Women who are “larks”—functioning better at the beginning of the day than the end of the day—have a lower risk of breast cancer, according to new research presented at the 2018 National Cancer Research Institute (NCRI) Cancer Conference.
The study of several hundred thousand women, which was investigating whether the way people sleep can contribute to the development of breast cancer, also found some evidence for a causal link between sleeping for longer and breast cancer.
Rebecca Richmond, PhD, a research fellow in the Cancer Research UK Integrative Cancer Epidemiology Programme and the MRC Integrative Epidemiology Unit at the University of Bristol, UK, and colleagues looked at data from 180,215 women enrolled with the UK Biobank project, and 228,951 women who had been part of a genome-wide association study of breast cancer conducted by the international Breast Cancer Association Consortium (BCAC), which has the largest collection of genetic data on women with breast cancer obtained so far.
“Using genetic variants associated with people’s preference for morning or evening, sleep duration, and insomnia, which had previously been identified by three recent UK Biobank genome-wide association studies, we investigated whether these sleep traits have a causal contribution to the risk of developing breast cancer,” she says in a release.
The team used a method called “Mendelian randomization,” which uses genetic variants associated with possible risk factors, such as sleep characteristics, to investigate whether they are involved in causing diseases such as breast cancer.
The Mendelian randomization analysis, which included data from BCAC of 122,977 cases of breast cancer and 105,974 women without the disease (the controls), found that a preference for mornings reduced the risk of breast cancer by 40% compared with being an evening type (“owls”). It also found that women who slept longer than the recommended 7 to 8 hours had a 20% increased risk of the disease per additional hour slept.
Analysis of data obtained from the UK Biobank women (2,740 new cases of breast cancer and 149,064 controls), found similar results; morning preference reduced the risk of breast cancer by 48%. Mendelian randomization analysis of these data revealed that approximately one less person per 100 will develop breast cancer if they have a morning preference compared to people who have an evening preference. There was less evidence of an association with either insomnia or sleep duration on risk of breast cancer in this study.
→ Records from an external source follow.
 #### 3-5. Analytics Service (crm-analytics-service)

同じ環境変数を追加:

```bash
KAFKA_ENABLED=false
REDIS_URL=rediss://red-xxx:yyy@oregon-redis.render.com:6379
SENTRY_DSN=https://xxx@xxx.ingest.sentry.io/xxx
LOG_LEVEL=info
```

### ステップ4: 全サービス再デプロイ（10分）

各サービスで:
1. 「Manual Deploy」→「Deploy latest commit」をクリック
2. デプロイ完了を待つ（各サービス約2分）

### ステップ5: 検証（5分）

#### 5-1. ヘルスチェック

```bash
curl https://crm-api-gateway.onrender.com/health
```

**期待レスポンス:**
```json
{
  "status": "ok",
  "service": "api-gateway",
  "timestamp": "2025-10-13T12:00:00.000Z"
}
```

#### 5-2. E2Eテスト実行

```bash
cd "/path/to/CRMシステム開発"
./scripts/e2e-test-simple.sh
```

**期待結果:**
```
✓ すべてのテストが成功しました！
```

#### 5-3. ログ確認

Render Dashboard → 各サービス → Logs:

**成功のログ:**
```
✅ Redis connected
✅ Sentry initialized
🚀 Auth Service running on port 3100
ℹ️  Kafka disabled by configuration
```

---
Richmond says, “We would like to do further work to investigate the mechanisms underpinning these results, as the estimates obtained are based on questions related to morning or evening preference rather than actually whether people get up earlier or later in the day. In other words, it may not be the case that changing your habits changes your risk of breast cancer; it may be more complex than that.
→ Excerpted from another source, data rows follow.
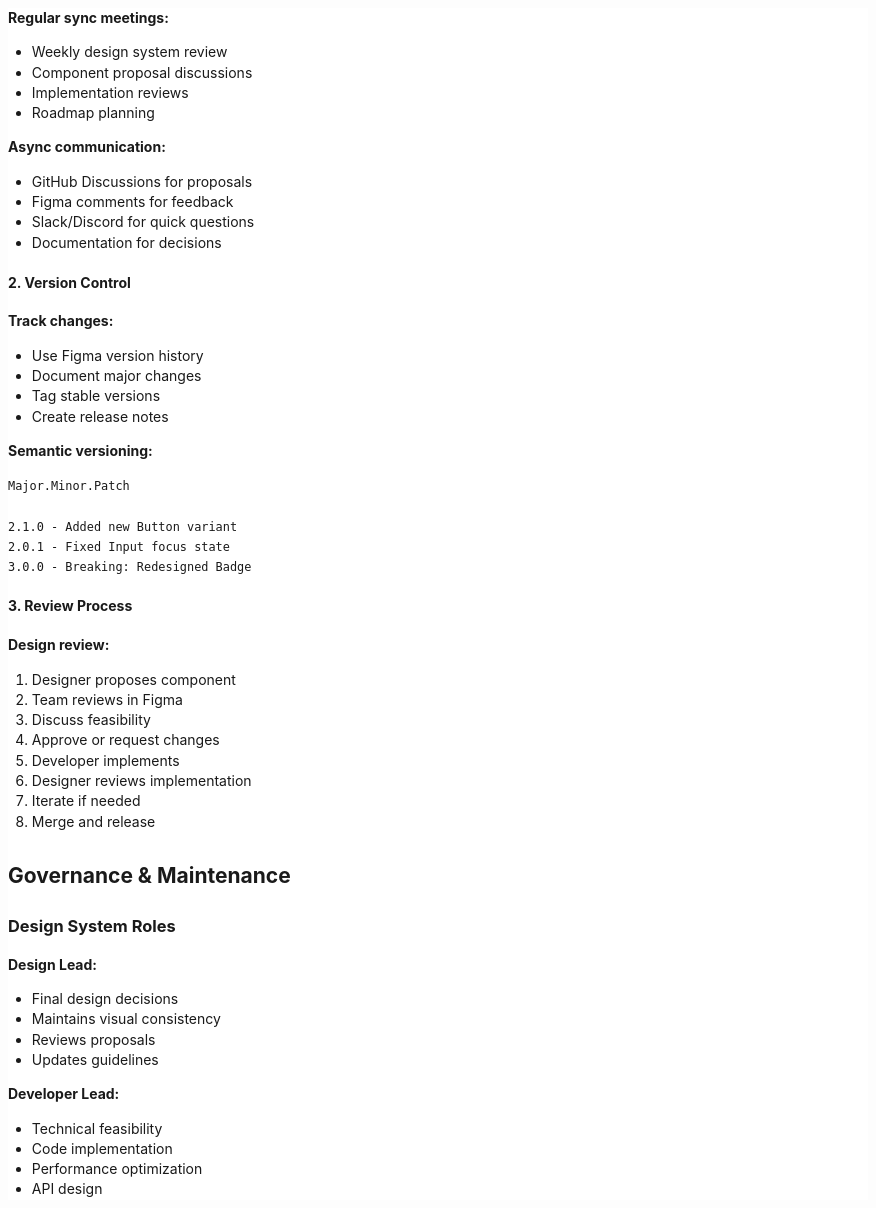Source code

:**Regular sync meetings:**
- Weekly design system review
- Component proposal discussions
- Implementation reviews
- Roadmap planning

**Async communication:**
- GitHub Discussions for proposals
- Figma comments for feedback
- Slack/Discord for quick questions
- Documentation for decisions

#### 2. Version Control

**Track changes:**
- Use Figma version history
- Document major changes
- Tag stable versions
- Create release notes

**Semantic versioning:**
```
Major.Minor.Patch

2.1.0 - Added new Button variant
2.0.1 - Fixed Input focus state
3.0.0 - Breaking: Redesigned Badge
```

#### 3. Review Process

**Design review:**
1. Designer proposes component
2. Team reviews in Figma
3. Discuss feasibility
4. Approve or request changes
5. Developer implements
6. Designer reviews implementation
7. Iterate if needed
8. Merge and release

## Governance & Maintenance

### Design System Roles

**Design Lead:**
- Final design decisions
- Maintains visual consistency
- Reviews proposals
- Updates guidelines

**Developer Lead:**
- Technical feasibility
- Code implementation
- Performance optimization
- API design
“However, the findings of a protective effect of morning preference on breast cancer risk in our study are consistent with previous research highlighting a role for night shift work and exposure to ‘light-at-night’ as risk factors for breast cancer.
“We also found some evidence for a causal effect of increased sleep duration and sleep fragmentation on breast cancer, assessed using objective measurements of sleep obtained from movement monitors worn by around 85,000 UK Biobank participants.
“The method of Mendelian randomization applied in this research is particularly useful at identifying causal risk factors for disease since the genetic variants identified in relation to the sleep traits are not likely to be influenced by any external or environmental factors, nor by the development of cancer, and can therefore be used to determine cause and effect relationships.”
The researchers believe their findings have implications for policy-makers and employers. Richmond says, “These findings have potential policy implications for influencing sleep habits of the general population in order to improve health and reduce risk of breast cancer among women.”
Richmond and her colleagues are planning to investigate the mechanisms underlying the effects of different sleep characteristics on the risk of developing breast cancer. “We would like to use genetic data from large populations to further understand how disrupting the body’s natural body clock can contribute to breast cancer risk,” she says.
Cliona Clare Kirwan, from the University of Manchester, who is a member of the NCRI Breast Clinical Studies Group and who was not involved in this research, says, “These are interesting findings that provide further evidence of how our body clock and our natural sleep preference is implicated in the onset of breast cancer.
“We know already that night shift work is associated with worse mental and physical health. This study provides further evidence to suggest disrupted sleep patterns may have a role in cancer development. The use of Mendelian randomization in this study enables the researchers to examine the causal effect on breast cancer of different sleep patterns by looking at the variations in particular genes already known to be associated with sleep characteristics. This helps to avoid misleading conclusions that could have been affected by confounding factors.”